Historical records of mercury: Recent peat bog and snowpack studies
March 15th, 2010
- Mercury in Scottish peat bogs shows that UK mercury pollution has decreased but levels are still high.
- Mercury in the Greenland snowpack shows mercury levels peaked in the 1970s.
Planet Earth online Aug 2009: UK Mercury pollution still high despite decrease – Scottish peat bog study
Scientists have found that atmospheric levels of mercury are declining since they peaked in the 1960s, but levels are still not as low as before the industrial revolution. The findings come from the study of cores collected from Scottish peat bogs. Science of the total environment article: Farmer et al (2009)

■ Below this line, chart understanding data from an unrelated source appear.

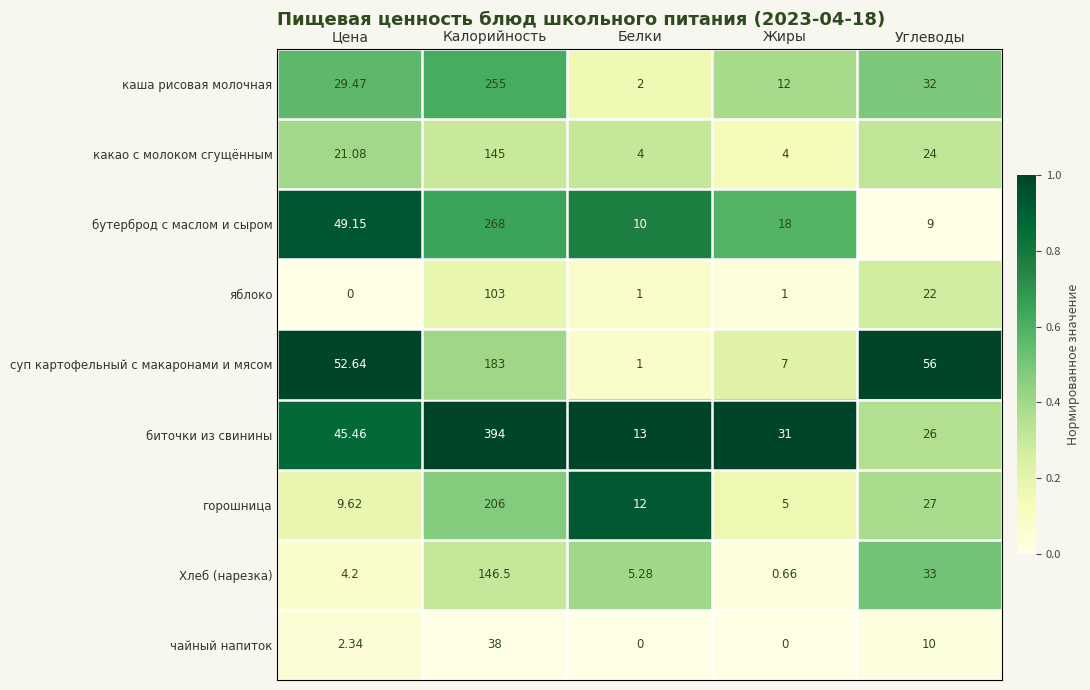

Which category has the highest value in the какао с молоком сгущённым series?

Калорийность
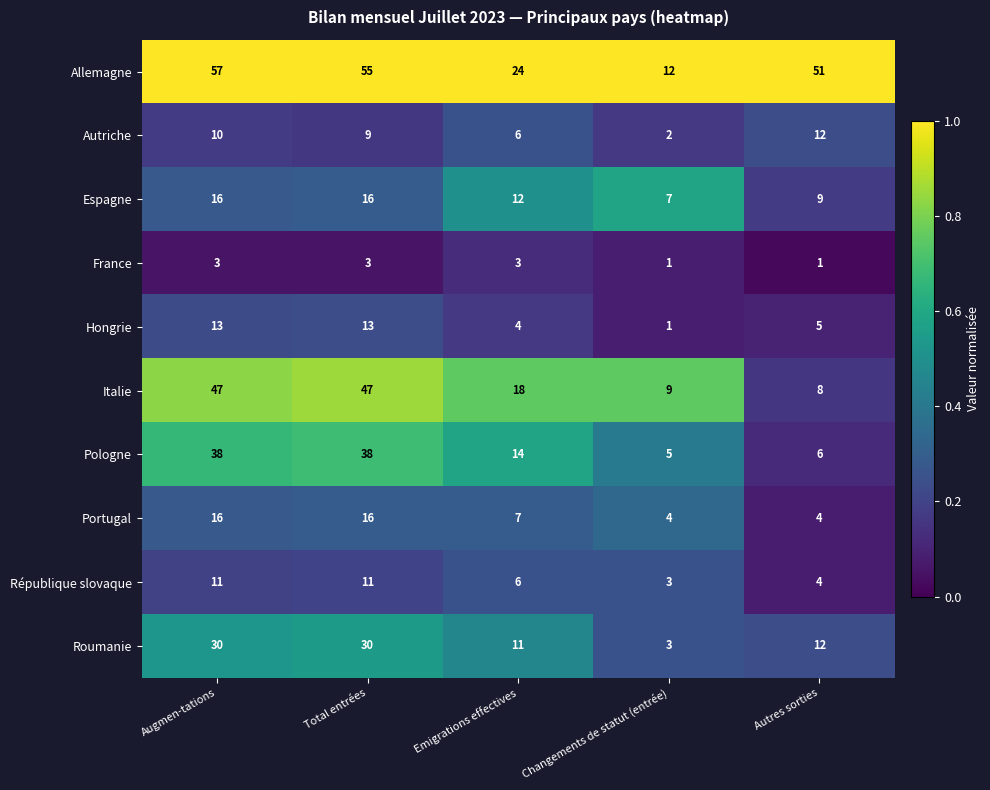

The value of Allemagne at Autres sorties is 51. True or false?

True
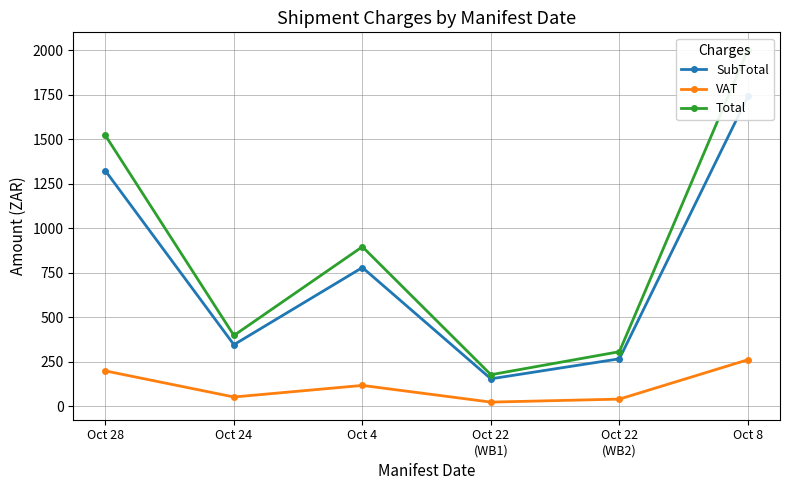

What is the difference between the highest and lowest values at Oct 28?

1322.5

Environmental Research Web Oct 30 2009: Mercury levels peaked in 1970s – study of Hg levels in air within Greenland snowpack
Although it’s commonly believed that manmade emissions of mercury over the last century have disrupted the global mercury cycle, the first continuous monitoring of mercury levels only began during the 1990s, in Europe and the Arctic. Now a team from France, the US and Italy has produced the first continuous record of gaseous elemental mercury in the boreal atmosphere for the last 70 years, by studying air from inside a perennial snowpack, or firn, in Greenland. Study on Hg in the boreal atmosphere over the last 70 years, looking at air from inside a perennial snowpack in Greenland. “We show that implementation of Hg air regulations had a fast and positive impact on the atmospheric Hg reservoir in the past.” Proceedings of the national academy of sciences article: Fain et al (2009).
(The group are also developing cavity ring-down spectroscopy (CRDS) for gaseous elemental mercury.)